* [Brief] Nothing but the text of the records should come back; copy it exactly and leave the pictures out.
========================================================================
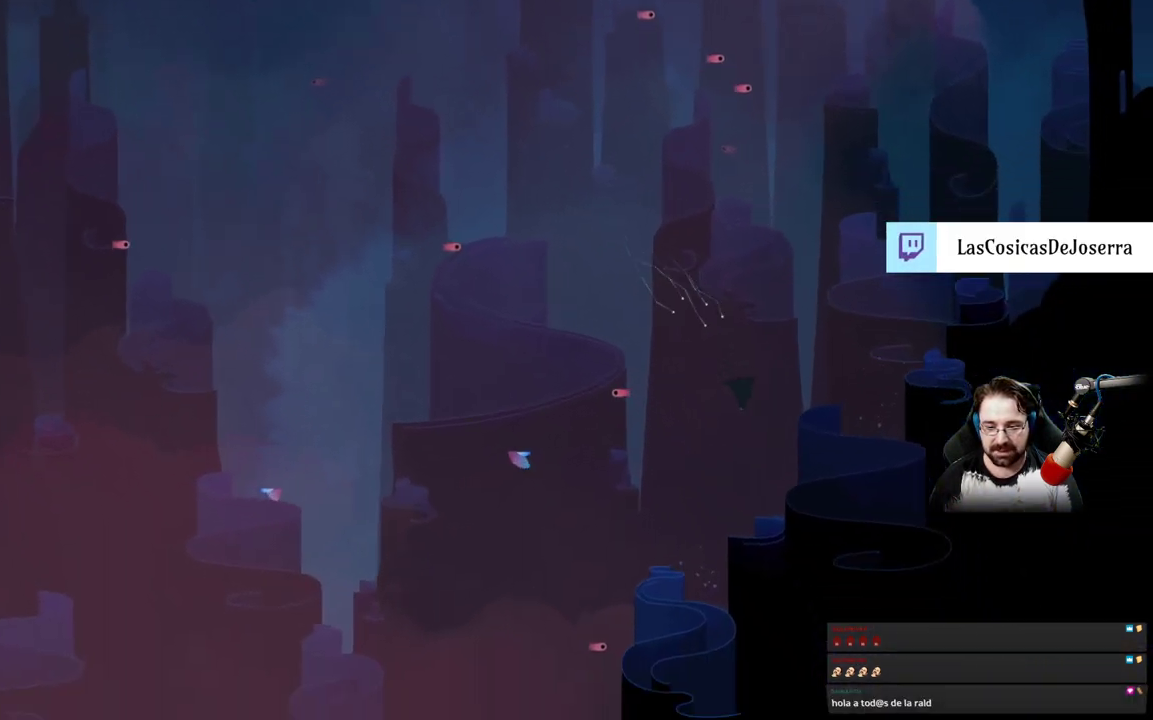
{"buttons": [], "left_stick": "down-left", "right_stick": "center", "events": [[33, "left_stick", "down-left"]]}
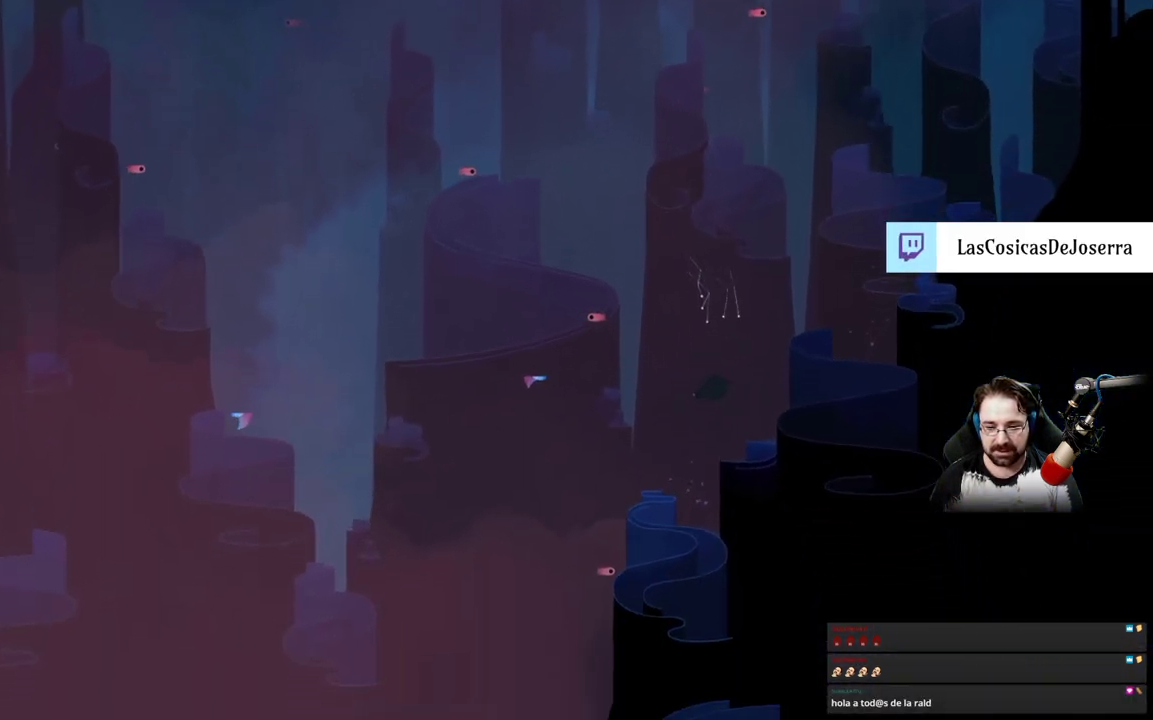
{"buttons": [], "left_stick": "down-left", "right_stick": "center", "events": []}
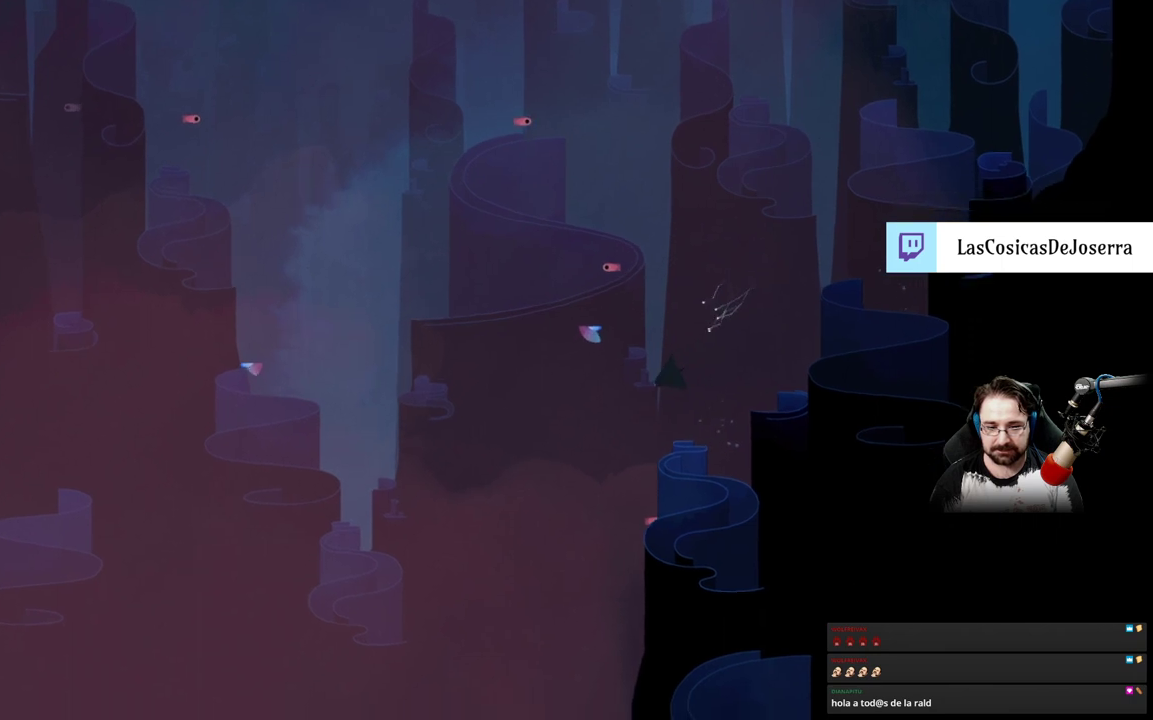
{"buttons": ["A"], "left_stick": "down-left", "right_stick": "center", "events": [[400, "A", "down"]]}
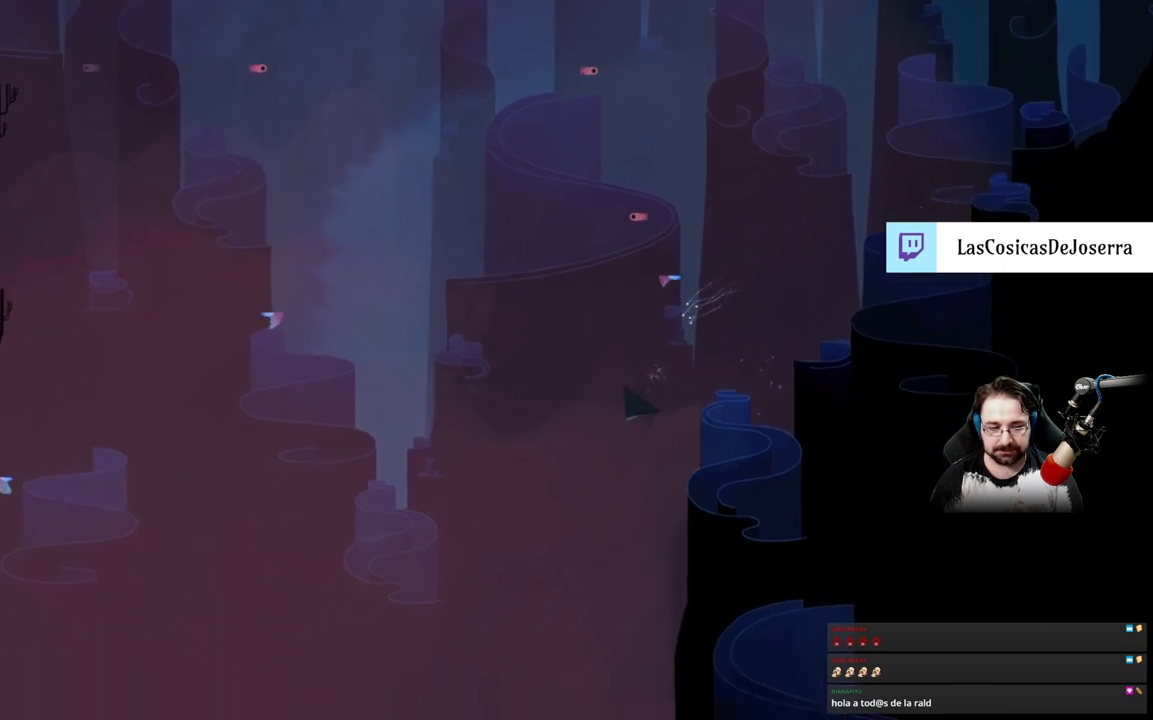
{"buttons": [], "left_stick": "down", "right_stick": "center", "events": [[100, "A", "up"], [433, "left_stick", "down"]]}
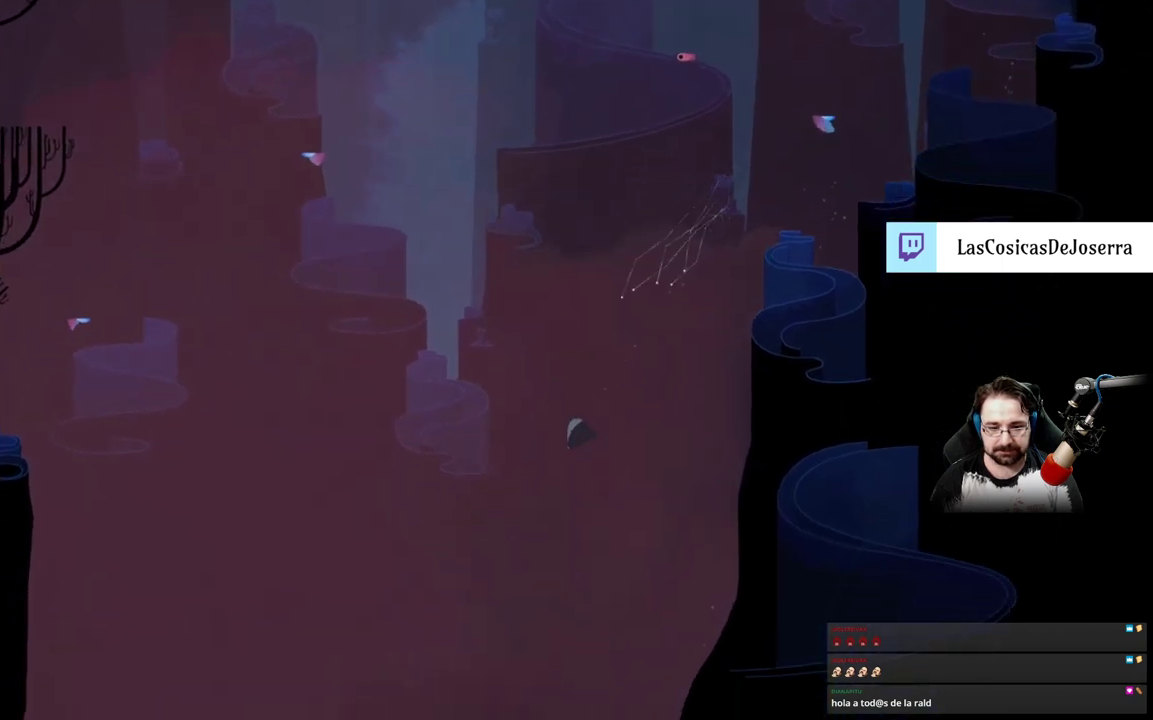
{"buttons": ["A"], "left_stick": "down", "right_stick": "center", "events": [[467, "A", "down"]]}
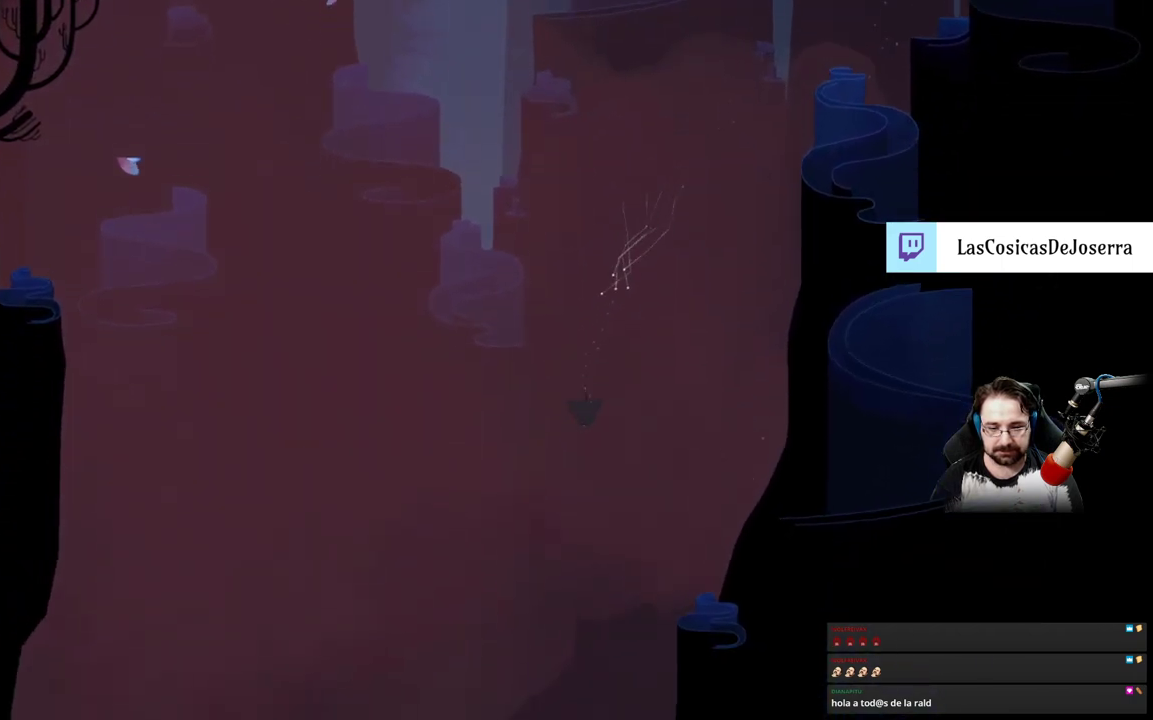
{"buttons": [], "left_stick": "down", "right_stick": "center", "events": [[133, "A", "up"]]}
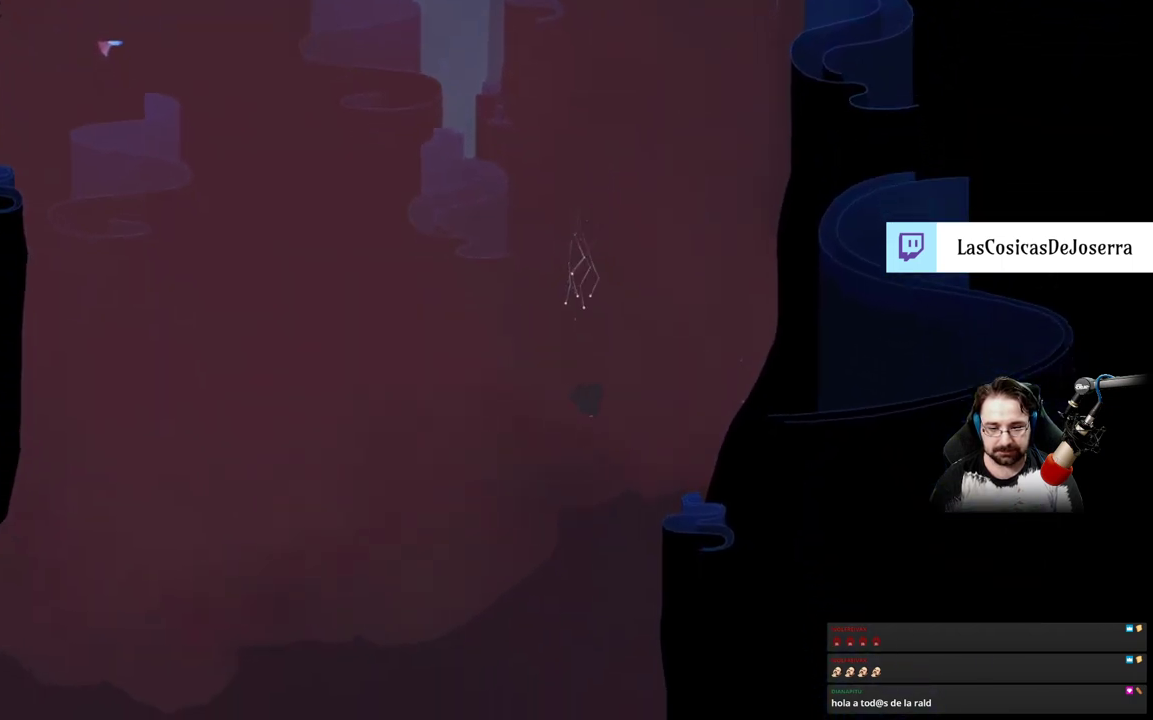
{"buttons": [], "left_stick": "down", "right_stick": "center", "events": []}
========================================================================
* [Task response]
{"buttons": [], "left_stick": "down-left", "right_stick": "center", "events": [[33, "left_stick", "down-left"]]}
{"buttons": [], "left_stick": "down-left", "right_stick": "center", "events": []}
{"buttons": ["A"], "left_stick": "down-left", "right_stick": "center", "events": [[400, "A", "down"]]}
{"buttons": [], "left_stick": "down", "right_stick": "center", "events": [[100, "A", "up"], [433, "left_stick", "down"]]}
{"buttons": ["A"], "left_stick": "down", "right_stick": "center", "events": [[467, "A", "down"]]}
{"buttons": [], "left_stick": "down", "right_stick": "center", "events": [[133, "A", "up"]]}
{"buttons": [], "left_stick": "down", "right_stick": "center", "events": []}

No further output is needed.